# Abstand zwischen Verdrahtungskanälen



## Manfred Stangl (9 November 2015)

Hallo Kollegen,

ich hab eine aktuelle Frage. Gibt es einen max. Abstand zw. einem waagrechten, und senkrechten Kanal. Ich meine den Stoß. Wieviel kürzer schneidet ihr einen Kanal? Macht ihr nur den Deckel dicht? Gibt´s da eine Vorschrift oder so?
Danke im Voraus!


----------



## Morymmus (9 November 2015)

Hallo,

also wir handhaben das in der Firma folgendermaßen:

Wand- und Deckenkanäle (die geschlossenen) schneiden und montieren wir auf Stoß, ebenso deren Deckel.
Verdrahtungskanäle (die geschlitzten) werden nur bei den Deckeln auf Stoß geschnitten - durch die Struktur der Seitenwand ergibt sich ja ohnehin keine geschlossene Fläche. Wenn Du dann z.B. genau in einem der Schlitze die Säge ansetzt könntest Du höchstens noch den Kanalboden auf Stoß schneiden, in den Seitenwänden ergibt sich immer eine Lücke.


----------



## Full Flavor (9 November 2015)

Hallo,

 machen wir ebenfalls so.


----------



## winnman (9 November 2015)

Und wir machen die Quer liegenden Deckel mittlerweile 10mm kürzer. Dadurch wird das aufbringen der senkrechten Deckel wesentlich erleichtert (wenn schon Querliegende montiert sind).
Die 5mm Spalt auf beiden Seiten stören die Optik nicht wenn sie alle gleich sind.


----------



## rostiger Nagel (9 November 2015)

winnman schrieb:


> Und wir machen die Quer liegenden Deckel mittlerweile 10mm kürzer. Dadurch wird das aufbringen der senkrechten Deckel wesentlich erleichtert (wenn schon Querliegende montiert sind).
> Die 5mm Spalt auf beiden Seiten stören die Optik nicht wenn sie alle gleich sind.
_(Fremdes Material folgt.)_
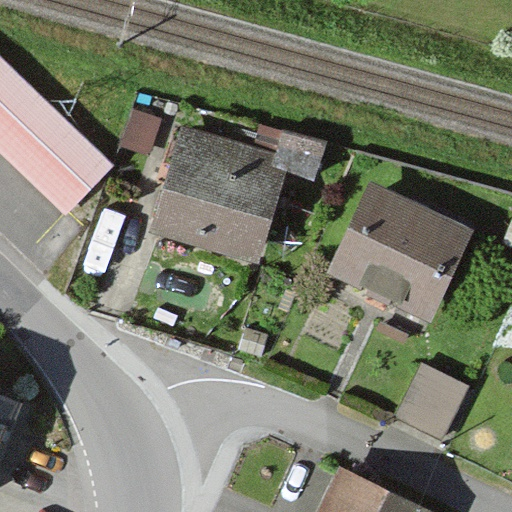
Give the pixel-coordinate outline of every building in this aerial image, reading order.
[(353,0),(387,10),(390,0),(353,0)] [(0,54),(0,148),(64,211),(111,163),(0,54)] [(155,229),(254,259),(285,158),(185,128),(155,229)] [(329,271),(425,319),(471,228),(375,180),(329,271)] [(396,415),(440,438),(466,387),(422,365),(396,415)] [(0,435),(14,401),(0,395),(0,435)] [(431,511),(338,467),(316,511),(431,511)]
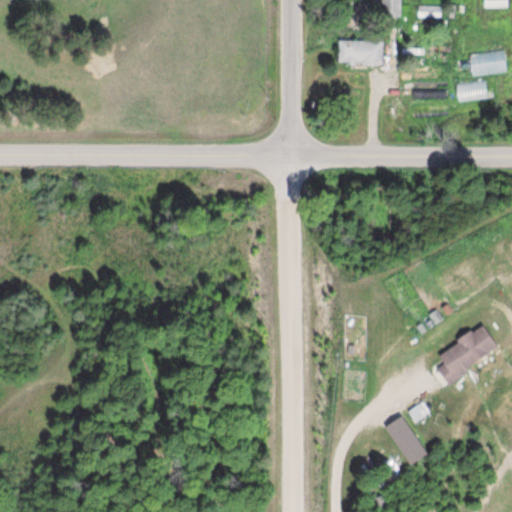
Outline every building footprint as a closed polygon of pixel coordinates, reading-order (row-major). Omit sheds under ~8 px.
[(382,0),(382,15),(404,15),(403,0),(382,0)] [(442,17),(442,6),(418,6),(418,17),(442,17)] [(384,40),(340,40),(340,64),(384,64),(384,40)] [(504,349),(487,324),(441,355),(446,363),(439,368),(451,385),(504,349)] [(411,411),(416,421),(431,414),(426,403),(411,411)]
Durch Präzises Ablängen und Montage können wir auf diese Lücken verzichten


----------



## MSB (9 November 2015)

Ich mach gar keine Deckel drauf, erleichtert die Fehlersuche ... *ROFL*


----------



## winnman (9 November 2015)

Das hat nichts mit präzisem Ablängen zu tun.

Hast du mal versucht bei vollem senkrechten Kanal den Deckel wieder zu montieren weil du 1 Draht gezupft hast?

Meist klemmt das dann an den Deckeln der Quer liegenden Deckel (vor allem wenn es Aussen sehr eng ist, oder dort noch Teile wie Thermostat oder ähnliches verbaut sind).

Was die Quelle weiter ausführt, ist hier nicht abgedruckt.